Claro que se tudo isto funciona é também porque detrás de todo o desenvolvimento existe muita paixão. O criador Navid Khonsari viveu no Irão esta revolução. Pouco depois da mesma, e com 10 anos, o seu pai, médico em Teerão, resolveu emigrar para o Canada. Ou seja, muito do que podemos experienciar neste jogo surgiu a partir de memórias reais desses tempos, e do próprio criador. Por isso não surpreende ler na rede, muitos comentários de pessoas que sentem uma espécie de regresso ao passado ao jogar o jogo.
Em termos de valores de produção, outro dos problemas dos jogos não especificamente destinados ao grande domínio do entretenimento, "1979" não possui financiamento de milhões, e por isso nota-se um esforço de reflexão sobre o modo como ainda assim se poderia manter um nível de características capazes de tornar o jogo atrativo em 2016. Para tal, foram tomadas várias decisões técnicas que resultaram imensamente bem. Uma dessas é a animação toda criada com recurso a motion capture, o que evita a necessidade de equipas gigantescas de animação, e apesar de não ter a qualidade final de uma grande produção, funciona muitíssimo bem.

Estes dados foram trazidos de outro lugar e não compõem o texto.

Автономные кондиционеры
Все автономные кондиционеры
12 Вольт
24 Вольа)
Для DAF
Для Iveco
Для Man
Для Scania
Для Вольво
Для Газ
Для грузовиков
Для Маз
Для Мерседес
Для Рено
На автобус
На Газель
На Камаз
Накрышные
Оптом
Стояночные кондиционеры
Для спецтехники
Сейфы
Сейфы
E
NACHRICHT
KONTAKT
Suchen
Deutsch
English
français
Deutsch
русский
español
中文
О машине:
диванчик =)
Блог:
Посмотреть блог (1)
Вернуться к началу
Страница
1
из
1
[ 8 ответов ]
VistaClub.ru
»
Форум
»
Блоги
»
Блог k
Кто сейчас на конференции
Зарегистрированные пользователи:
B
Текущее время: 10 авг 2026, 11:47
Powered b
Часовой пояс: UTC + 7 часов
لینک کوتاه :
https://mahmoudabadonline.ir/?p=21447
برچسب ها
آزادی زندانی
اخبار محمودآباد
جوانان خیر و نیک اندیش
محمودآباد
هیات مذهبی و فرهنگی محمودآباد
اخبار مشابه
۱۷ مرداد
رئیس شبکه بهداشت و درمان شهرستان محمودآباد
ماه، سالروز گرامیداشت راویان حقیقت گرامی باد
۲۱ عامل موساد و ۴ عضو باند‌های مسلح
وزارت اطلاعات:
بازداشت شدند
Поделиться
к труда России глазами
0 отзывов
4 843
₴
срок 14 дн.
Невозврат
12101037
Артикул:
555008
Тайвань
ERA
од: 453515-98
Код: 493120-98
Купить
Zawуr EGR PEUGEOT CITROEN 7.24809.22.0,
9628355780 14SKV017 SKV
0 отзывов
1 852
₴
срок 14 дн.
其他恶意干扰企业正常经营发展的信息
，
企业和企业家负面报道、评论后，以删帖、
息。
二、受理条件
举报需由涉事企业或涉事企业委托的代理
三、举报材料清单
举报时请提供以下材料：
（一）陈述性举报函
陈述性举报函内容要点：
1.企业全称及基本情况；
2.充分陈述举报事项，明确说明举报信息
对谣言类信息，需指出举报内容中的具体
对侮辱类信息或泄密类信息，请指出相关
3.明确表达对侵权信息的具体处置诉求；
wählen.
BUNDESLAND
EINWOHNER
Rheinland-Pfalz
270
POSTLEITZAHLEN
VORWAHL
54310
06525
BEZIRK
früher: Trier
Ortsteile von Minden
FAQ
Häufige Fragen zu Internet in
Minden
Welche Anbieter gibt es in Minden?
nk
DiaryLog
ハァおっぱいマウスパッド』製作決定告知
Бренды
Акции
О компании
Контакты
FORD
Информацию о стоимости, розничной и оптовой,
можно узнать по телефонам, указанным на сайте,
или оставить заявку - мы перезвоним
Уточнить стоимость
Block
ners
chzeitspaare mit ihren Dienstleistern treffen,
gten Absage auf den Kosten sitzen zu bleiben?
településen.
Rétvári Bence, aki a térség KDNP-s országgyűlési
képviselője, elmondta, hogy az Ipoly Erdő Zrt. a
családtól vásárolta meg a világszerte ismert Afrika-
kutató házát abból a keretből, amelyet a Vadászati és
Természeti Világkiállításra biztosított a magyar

Claro que funciona porque temos bons atores, boa direção desses mesmos atores, assim como bons diálogos e cinematografia.
Por outro lado, a jogabilidade baseada no modelo desenvolvido, ou melhor consagrado, pela Telltale Games para jogos como “The Walking Dead” (2012), reduz também imenso as necessidades de desenho e desenvolvimento de interação mais complexas no próprio ambiente de jogo. Com o cerne da jogabilidade a centrar-se nos diálogos e escolhas em texto, oferecendo-se além disso, quase como bónus, pequenas interações com eventos, pequenos mini-jogos e quicktime events, passear em espaços pequenos, ou tirar fotografias.
Sobre o jogo. Reza Shirazi, é o nosso personagem principal, tem apenas 18 anos, acabado de regressar ao Irão, depois de ter estado a estudar na Alemanha, vindo encontrar um país em ebulição. Filho de boas famílias, vai perceber que algo de estranho se passa na sociedade do Irão, desde logo a diferença tida entre os cidadãos de primeira e os de segunda. Começa a ouvir discursos de líderes no exílio, vai a manifestações, assiste a momentos chave da verdadeira revolução de 1979, e de repente damos por nós, enquanto jogadores, a fazer parte dessa revolução. Somos chamados pelo jogo a tomar em mãos o nosso destino, o de Reza, e para isso, a ter de refletir sobre que tipo de revolução queremos, ideologicamente onde nos posicionamos.
É exatamente neste ponto que o jogo vai brilhar, porque se usa toda a linguagem cinematográfica para contar a sua história, recorre à jogabilidade para nos colocar no local. Em vários momentos somos chamados a agir: devemos lutar ou pacificar uma discussão que envolve comunistas contra religiosos; devemos atirar pedras à polícia do governo ou seguir uma abordagem pacifista; devemos defender um irmão entretanto inscrito na polícia secreta, ou deixá-lo cair com o governo, etc. Ou seja, “1979” não conta apenas a história do que aconteceu no Irão, coloca-nos lá, e conduz-nos a participar nos seus eventos, torna-nos de uma certa forma responsáveis pelo que acontece(u). Ao contrário do cinema, não podemos apenas testemunhar a revolução, temos de a sentir por dentro, e assim a compreensão do sucedido deixa de ser meramente informacional passando para um plano mais experiencial.
Tecnicamente, esta experienciação tem falhas, nomeadamente de balanceamento e ritmo, e teria ganho com mais investimento em UX. Por outro lado, o jogo é bastante curto, são apenas 2 horas, o que não dá muito tempo para construir toda a imersão, mais ainda para uma cultura tão distante e complexa. Ainda assim, e como disse, estamos perante um jogo com financiamento reduzido o que torna complicado atingir a excelência a todos os níveis.
Em termos da experiência geral, adorei o confronto sentido com uma cultura muito pouco difundida no ocidente. Permite-nos conhecer um pouco mais de um país tão rico culturalmente, e perceber o quão próximos todos estamos, o quanto as ideologias se aproximam independentemente do ponto geográfico e até mesmo das religiões. Por outro lado, permite ainda compreender como já em 1979 os problemas face à influencia dos EUA se registavam. Contudo, é com muita pena que vejo o atual governo do Irão a banir um jogo que acredito servir imenso no dar a conhecer do país.